Toledo resident Amina Nash was one of many homeworkers who spoke to U.S. Senator from Ohio Sherrod Brown and Pennsylvania Senator Bob Casey at a recent needs roundtable. of these health and other service employees.
Nash works in the health field, but more than that, she takes care of nine children, some of whom are cousins ââthat she is raising as herself.
âI have to work seven days a week to make ends meet,â Nash told the roundtable, adding that she was worried about having enough money week to week.
Nash is part of a nationwide network of workers who, according to the Economic Policy Institute, are paid less in a year than other workers and are more than twice as likely to work part-time because their occupation does not provide enough full-time hours.
In a study of domestic worker wage gaps, the EPI found that in 2018, domestic workers in the United States earned less than $ 16,000, compared to the more than $ 39,000 median annual earnings than others. workers earn in the country.
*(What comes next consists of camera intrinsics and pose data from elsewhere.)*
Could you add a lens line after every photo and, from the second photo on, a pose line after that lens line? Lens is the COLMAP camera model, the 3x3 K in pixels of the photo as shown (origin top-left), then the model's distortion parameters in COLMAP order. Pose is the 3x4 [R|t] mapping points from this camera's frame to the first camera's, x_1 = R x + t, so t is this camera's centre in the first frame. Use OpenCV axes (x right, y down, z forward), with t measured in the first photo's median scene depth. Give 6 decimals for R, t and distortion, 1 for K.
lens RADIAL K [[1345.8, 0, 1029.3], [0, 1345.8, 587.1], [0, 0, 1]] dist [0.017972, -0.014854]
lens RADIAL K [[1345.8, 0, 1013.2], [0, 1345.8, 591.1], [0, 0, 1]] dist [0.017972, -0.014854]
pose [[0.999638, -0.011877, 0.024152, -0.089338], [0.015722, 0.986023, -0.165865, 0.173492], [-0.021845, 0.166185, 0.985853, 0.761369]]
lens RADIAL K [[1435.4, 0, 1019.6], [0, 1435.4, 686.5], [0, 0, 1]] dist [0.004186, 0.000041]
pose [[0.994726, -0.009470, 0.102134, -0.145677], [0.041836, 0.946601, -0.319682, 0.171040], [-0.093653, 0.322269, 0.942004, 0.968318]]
Brown said it was important for lawmakers, at the federal and state levels, to view infrastructure not only as roads and bridges, but also as human labor.
âHearing (Nash’s) storyâ¦ you work harder than anyone I know,â Brown said.
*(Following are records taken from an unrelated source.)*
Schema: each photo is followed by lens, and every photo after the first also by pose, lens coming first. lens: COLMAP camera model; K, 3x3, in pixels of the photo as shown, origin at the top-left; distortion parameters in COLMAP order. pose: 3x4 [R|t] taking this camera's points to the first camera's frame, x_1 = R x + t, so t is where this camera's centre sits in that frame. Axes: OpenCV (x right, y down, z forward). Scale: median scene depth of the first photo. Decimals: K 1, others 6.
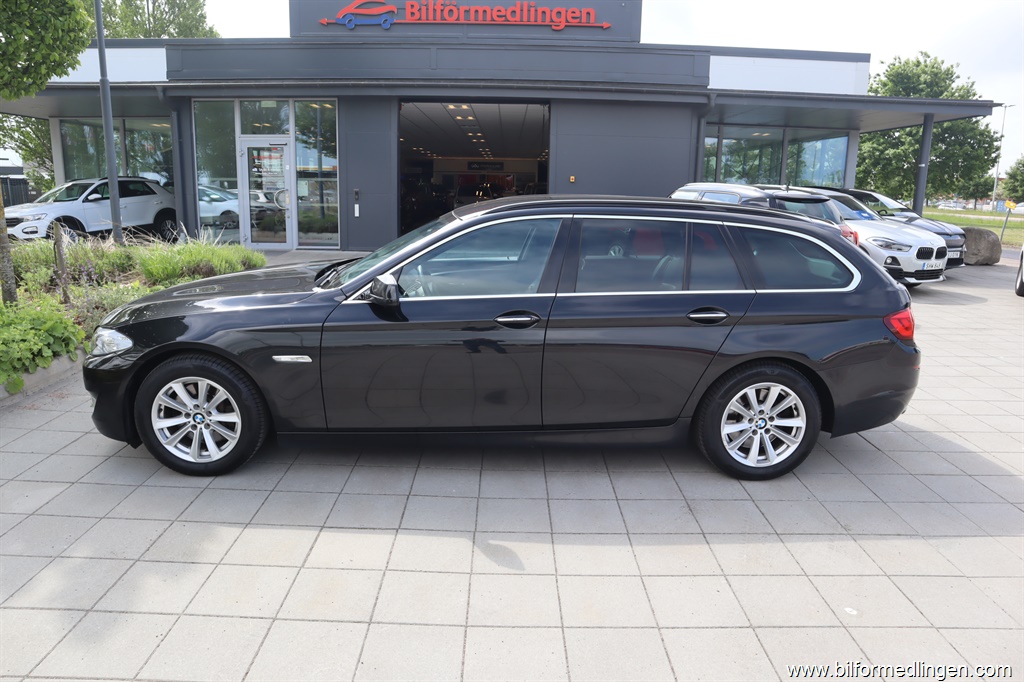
lens RADIAL K [[712.6, 0, 509.9], [0, 712.6, 343.6], [0, 0, 1]] dist [-0.120269, 0.074095]
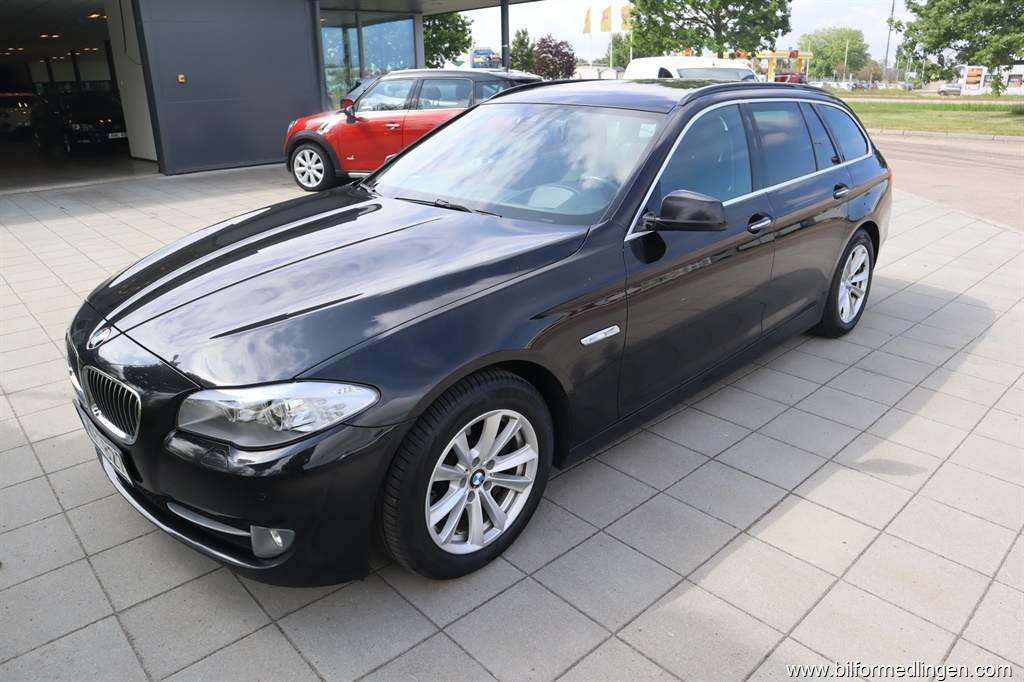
lens RADIAL K [[712.6, 0, 509.9], [0, 712.6, 343.6], [0, 0, 1]] dist [-0.120269, 0.074095]
pose [[0.735358, -0.271957, 0.620716, -0.744708], [0.182582, 0.961582, 0.204998, -0.117426], [-0.652620, -0.037415, 0.756761, 0.513393]]
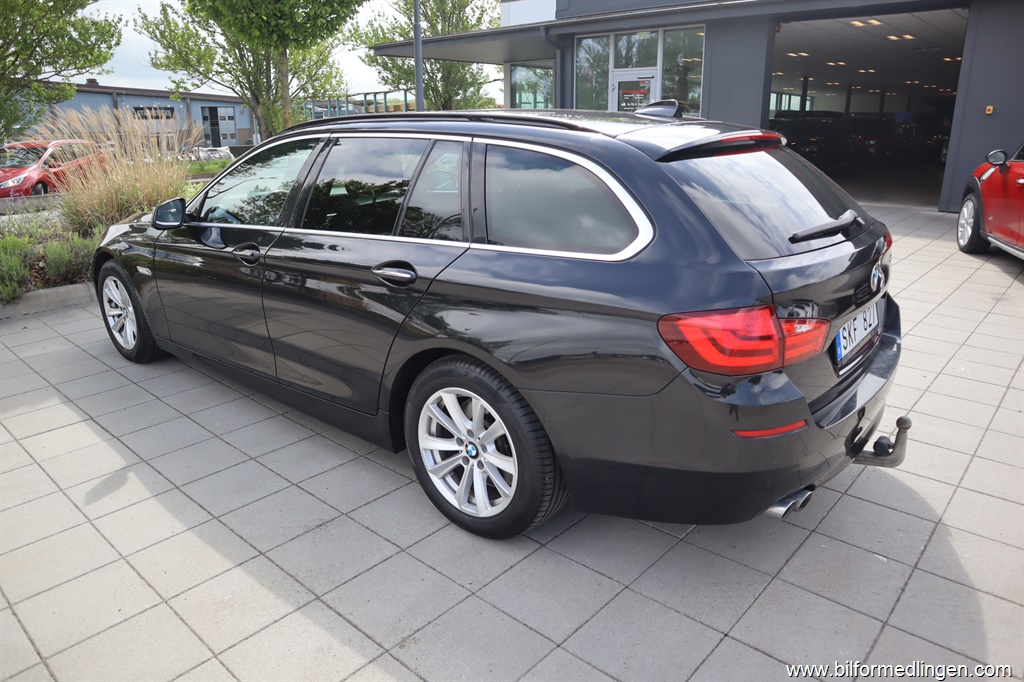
lens RADIAL K [[712.6, 0, 509.9], [0, 712.6, 343.6], [0, 0, 1]] dist [-0.120269, 0.074095]
pose [[0.738519, 0.179570, -0.649880, 0.797087], [-0.129324, 0.983711, 0.124848, -0.071132], [0.661714, -0.008158, 0.749712, 0.528108]]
Brown said the plight of healthcare has been around for decades, including that of his own mother-in-law, who he said was a home aide.
âI know how hard she worked and I know how low paid she was, and that’s just plain wrong,â Brown said.
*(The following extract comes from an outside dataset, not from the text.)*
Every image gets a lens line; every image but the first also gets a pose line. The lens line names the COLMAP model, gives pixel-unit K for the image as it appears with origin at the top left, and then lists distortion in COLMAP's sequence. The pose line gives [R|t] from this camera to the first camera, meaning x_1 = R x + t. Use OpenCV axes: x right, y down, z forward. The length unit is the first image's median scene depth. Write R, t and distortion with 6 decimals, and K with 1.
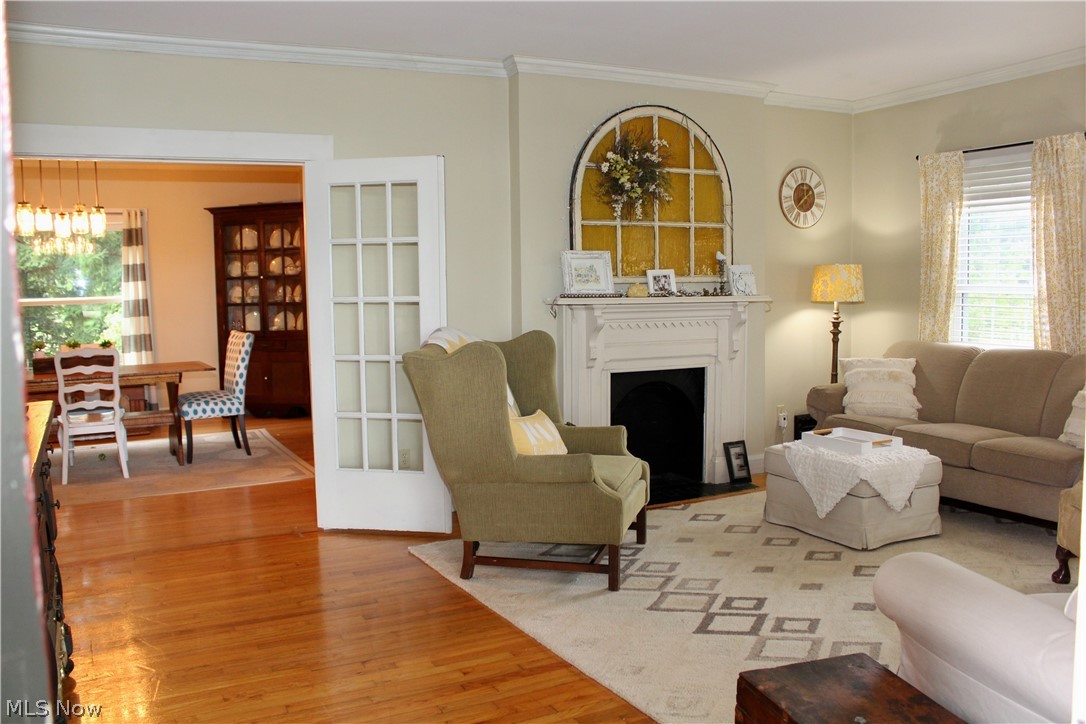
lens RADIAL K [[886.7, 0, 537.5], [0, 886.7, 361.0], [0, 0, 1]] dist [-0.122806, 0.080932]
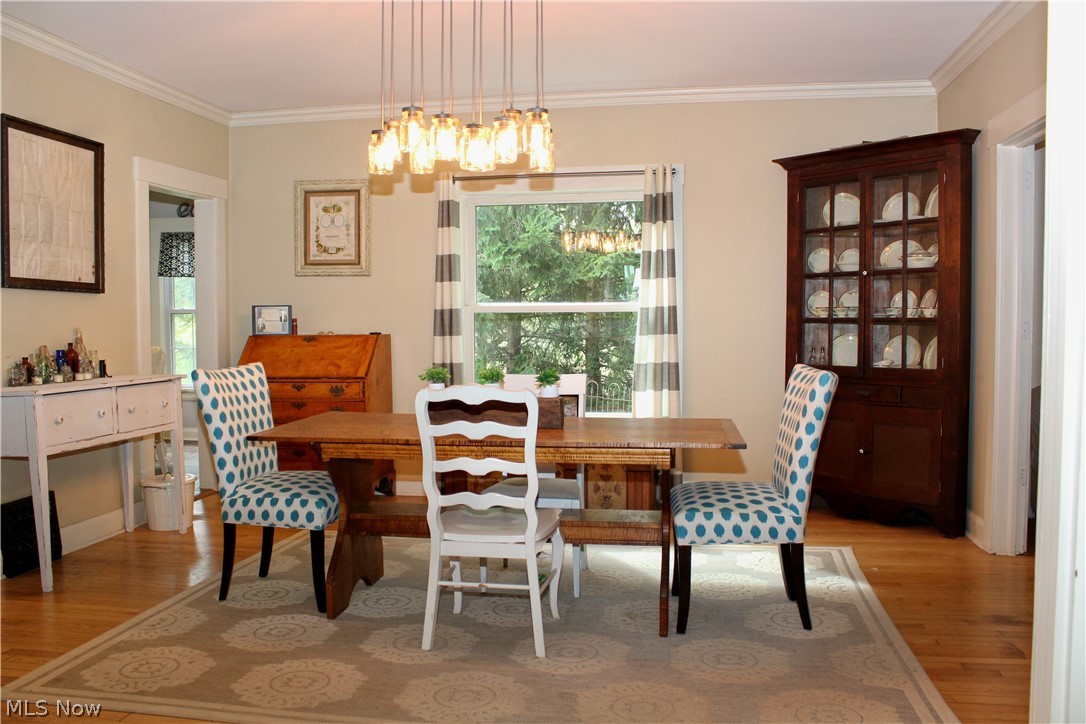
lens RADIAL K [[886.7, 0, 534.4], [0, 886.7, 359.0], [0, 0, 1]] dist [-0.122806, 0.080932]
pose [[0.781354, 0.044745, -0.622482, -0.132859], [-0.069646, 0.997448, -0.015722, -0.017006], [0.620190, 0.055638, 0.782476, 0.444291]]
Brown and Casey were on the call to promote their “Better Care and Better Jobs Act,” introduced in June, which would open up grant funding from the Centers for Medicare & Medicaid Services to states to improve “access, l use and associated labor. âTo the home and community service industry, depending on the language of the bill.
The bill seeks to build on short-term home and community services funded by the US bailout. Under the bill, states could be eligible for a 10% increase in federal Medicaid matching for home and community services, and fund improvements to infrastructure plans to expand access to those services.
Nash and his colleagues would like to see higher pay and proper personal protective equipment as part of their work in the midst of the pandemic, but the benefits of caring for their families, clients and communities are a top priority.
âI just hope you all take into consideration the hard work and dedication we put into our customers and our families as well,â Nash said.
The bill has not been scheduled for committee consideration. It has 39 cosponsors, all Democrats or independents. Brown is the only member of the Ohio Congressional delegation to have signed on as a cosponsor.